A two-hour pre-sale “permit list” was put together by fans who submitted testimony to their dedication to determine who cracked first. Proponents say they wanted to avoid having too many speculators who would later push prices up, but admit that this is almost unavoidable (and perhaps desirable).

Biggie was known for his deep, laid-back rap style, talking about his hardships, praising his aspirations, and enjoying his success (and excess). His music was a comment on class, crime, wealth, death, and other topics that were not previously so wrapped. That’s one of the reasons he was chosen by Source as the best rapper of all time.

According to the organizers, even a simple image of Biggie holding a bag of cash has a commentary appropriate for his music.

Christopher Seeley, Creative Director of OneOf, said: “We have what Biggie has a bag of cash, and the reason he included it is not because he was talking about money, but if you still talk to his neighbors they are all him Will say how generous the community was. “

Boretta Wallace called the NFT an opportunity to “commemorate my son Christopher.” It will give fans “an opportunity to participate in and pay homage to him and their love for his music,” she said in her earlier statement.

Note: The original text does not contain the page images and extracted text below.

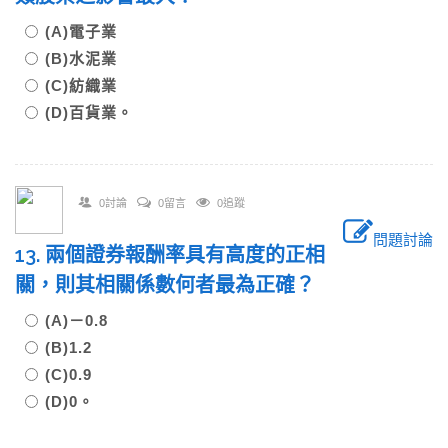
(A)電子業
(B)水泥業
(C)紡織業
(D)百貨業。
0討論
0留言
0追蹤
問題討論
13. 兩個證券報酬率具有高度的正相
關，則其相關係數何者最為正確？
(A)－0.8
(B)1.2
(C)0.9
(D)0。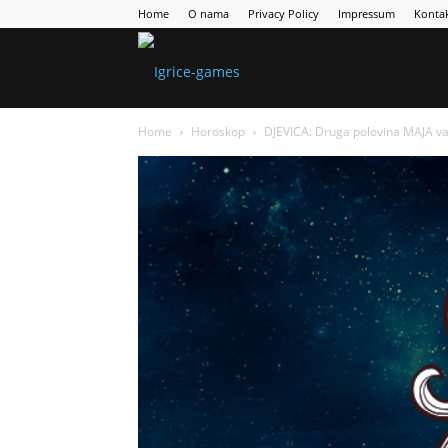
Home
O nama
Privacy Policy
Impressum
Konta
Games
Home
Horoskop
DJEVICA: Druga polovina MAJA v
Portal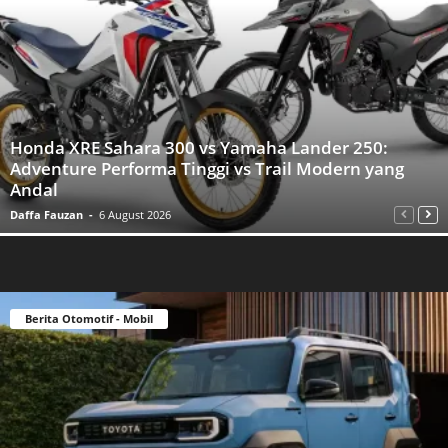
Honda XRE Sahara 300 vs Yamaha Lander 250:
Adventure Performa Tinggi vs Trail Modern yang
Andal
Daffa Fauzan
-
6 August 2026
Berita Otomotif - Mobil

OneOf’s Whitney Houston demo sold to a single buyer for nearly $ 1 million. Grimes also sold the collection for nearly $ 6 million, but later saw its value plummet. At $ 100 per pop, this produces $ 300,000 — less money, and perhaps less problems.

Not all musician NFTs will take off immediately. Combat singer Chris Brown saw that only 3% of the collection was sold a week after its release last month. (Sealey and Barrow say they expect the Biggie NFT to sell out within minutes.)

The release of NFTs is related to an initiative called “The Brook”. This is the so-called Biggie “Metaverse” where people can take on avatars and travel around the world, recalled by his songs. It can hit users as either the future, new participatory storytelling, or brand overkill, undermining the purity that many people have fallen in love with artists in the first place.

The principal says, at least, it fits perfectly into the rapper.

“When you think of Biggie, you think of a man sitting at home looking out the window and giving you a big picture of what he saw,” Barrow said. “He was connecting you to the story by putting himself there, but he was bringing you there. So, in Biggie’s heart, the Metaverse was already there. “

But what about the speculative bubbles that are unique to NFTs? Is this a unique compliment? Or is it a way to make more money by making heavy use of code?

Sealey said he believes Biggie’s drop points the way forward and stays true to hip-hop roots. “The essence of hip-hop is remix culture. We give our fans creative control over the most famous freestyle ever,” he said.

He said that technical tools such as watermarking, AI art, and the unified spirit of blockchain go far beyond re-release of the album and far beyond recreating the artist’s work in the present tense.

“This is not a post-mortem decline,” Sealey said. “It brings everything here now.”